MFA also would be responsible for PIP benefits paid to the passengers of the MFA insured vehicle if injured in an accident "involving" that vehicle. Section 10-4-707(1)(c).


The phrase "involving motor vehicle," as used in the Auto Accident Reparations Act, has been interpreted to mean "arising out of the use or operation of a motor vehicle." Trinity Universal Insurance Co. v. Hall, 690 P.2d 227 (Colo. 1984). A "but-for" test is to be applied in determining whether this requisite causal relationship exists between the injury and the use of an insured vehicle. Titan Construction Co. v. Nolf, 183 Colo. 188, 515 P.2d 1123 (1973). The use of the vehicle need not be the sole cause of the injury and the accident need not occur while the insured vehicle is moving; however, the injury must originate in, grow nut of, or flow from the use or operation of the vehicle. Kohl v. Union Insurance Co., 731 P.2d 134 (Colo. 1986).


Also, the use of the vehicle must be conceivable and not foreign to the inherent purpose of the insured vehicle. Azar v. Employers Casualty Co., 178 Colo. 58, 495 P.2d 554 (1972) (transporting a shotgun not a use within the inherent purpose of an automobile); cf. Kohl v. Union Insurance Co., supra (transporting a hunting rifle is a use within the inherent purpose of a four-wheel-drive vehicle). The loading and unloading of an insured vehicle is a covered use. Colorado Farm Bureau Mutual Insurance Co. v. West American Insurance Co., 35 Colo. App. 380, 540 P.2d 1112 (1975).

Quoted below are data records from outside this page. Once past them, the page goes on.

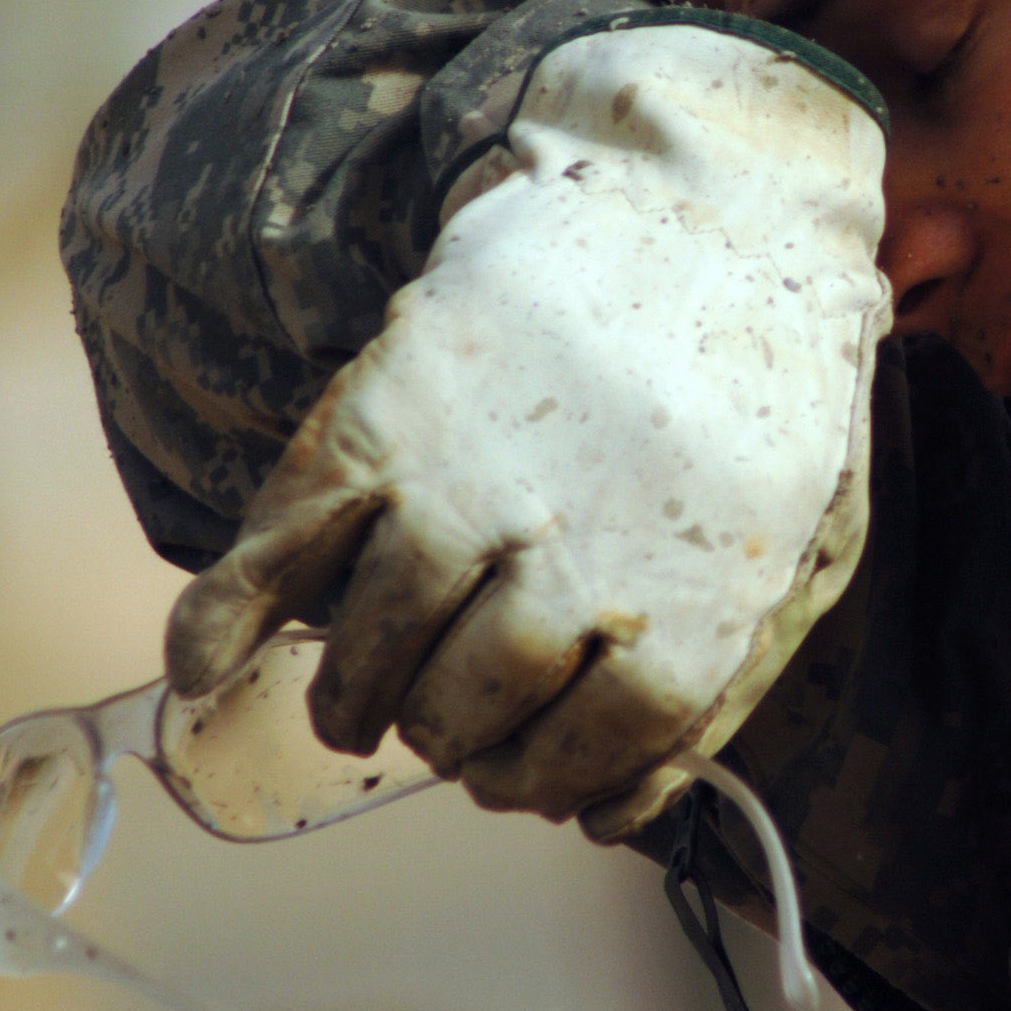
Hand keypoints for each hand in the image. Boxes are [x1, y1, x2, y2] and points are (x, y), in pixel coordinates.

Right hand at [164, 20, 888, 834]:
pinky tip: (203, 663)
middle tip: (444, 733)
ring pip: (384, 641)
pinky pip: (293, 537)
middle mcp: (583, 547)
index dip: (552, 781)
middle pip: (478, 705)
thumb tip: (615, 812)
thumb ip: (728, 686)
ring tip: (356, 709)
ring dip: (357, 696)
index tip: (527, 782)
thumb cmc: (763, 392)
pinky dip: (231, 609)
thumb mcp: (807, 544)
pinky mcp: (397, 406)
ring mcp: (479, 476)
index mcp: (703, 589)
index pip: (599, 750)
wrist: (708, 198)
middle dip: (454, 740)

Here, we conclude that the storage of a spare tire is a use within the inherent purpose of an automobile. The unloading of a spare tire stored in the trunk of the disabled MFA insured vehicle flowed from the MFA insureds operation of that vehicle. But for their operation of the vehicle, they would not have been on the shoulder of the highway fixing a flat tire.


Thus, the accident involved the MFA insured vehicle, and MFA is responsible for payment of PIP benefits to its insured for their injuries sustained as a result of the accident. Sections 10-4-707(1)(a) and 10-4-707(1)(c). The allocation of those payments between MFA and GEICO is to be made on an equitable pro rata basis, and thus, MFA is entitled to a partial reimbursement from GEICO. Section 10-4-707(3). Consequently, we remand the matter for a determination of the proper reimbursement amount.


MFA's remaining contention is without merit.


The judgment is reversed and the cause is remanded for further proceedings.